**REQUIRED WORK**. The records below are to be output exactly, except for their pictures.

**THE RECORDS**.
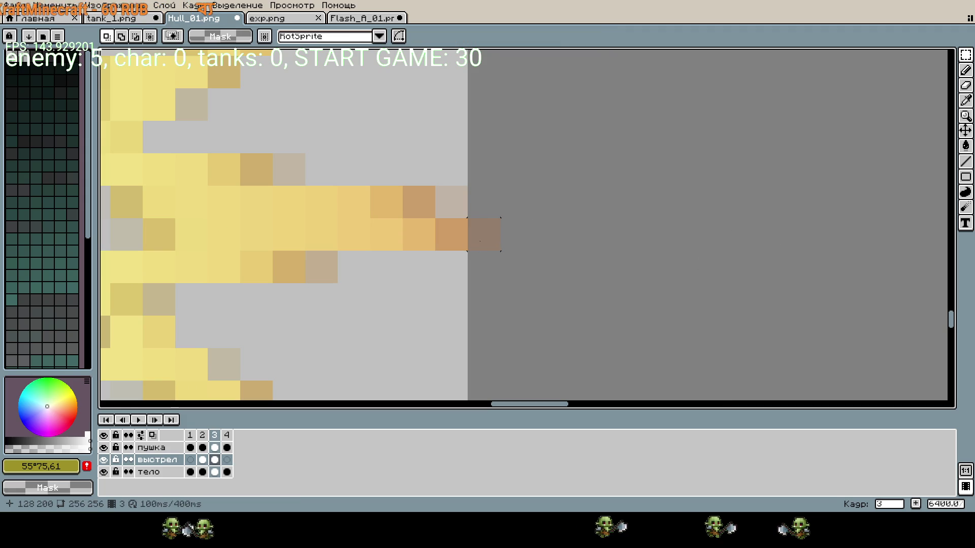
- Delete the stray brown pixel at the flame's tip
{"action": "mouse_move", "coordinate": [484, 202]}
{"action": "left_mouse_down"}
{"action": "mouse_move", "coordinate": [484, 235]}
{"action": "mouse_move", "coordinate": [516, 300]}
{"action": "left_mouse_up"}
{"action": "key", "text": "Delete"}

**WRITTEN SOLUTION**.
- Delete the stray brown pixel at the flame's tip
{"action": "mouse_move", "coordinate": [484, 202]}
{"action": "left_mouse_down"}
{"action": "mouse_move", "coordinate": [484, 235]}
{"action": "mouse_move", "coordinate": [516, 300]}
{"action": "left_mouse_up"}
{"action": "key", "text": "Delete"}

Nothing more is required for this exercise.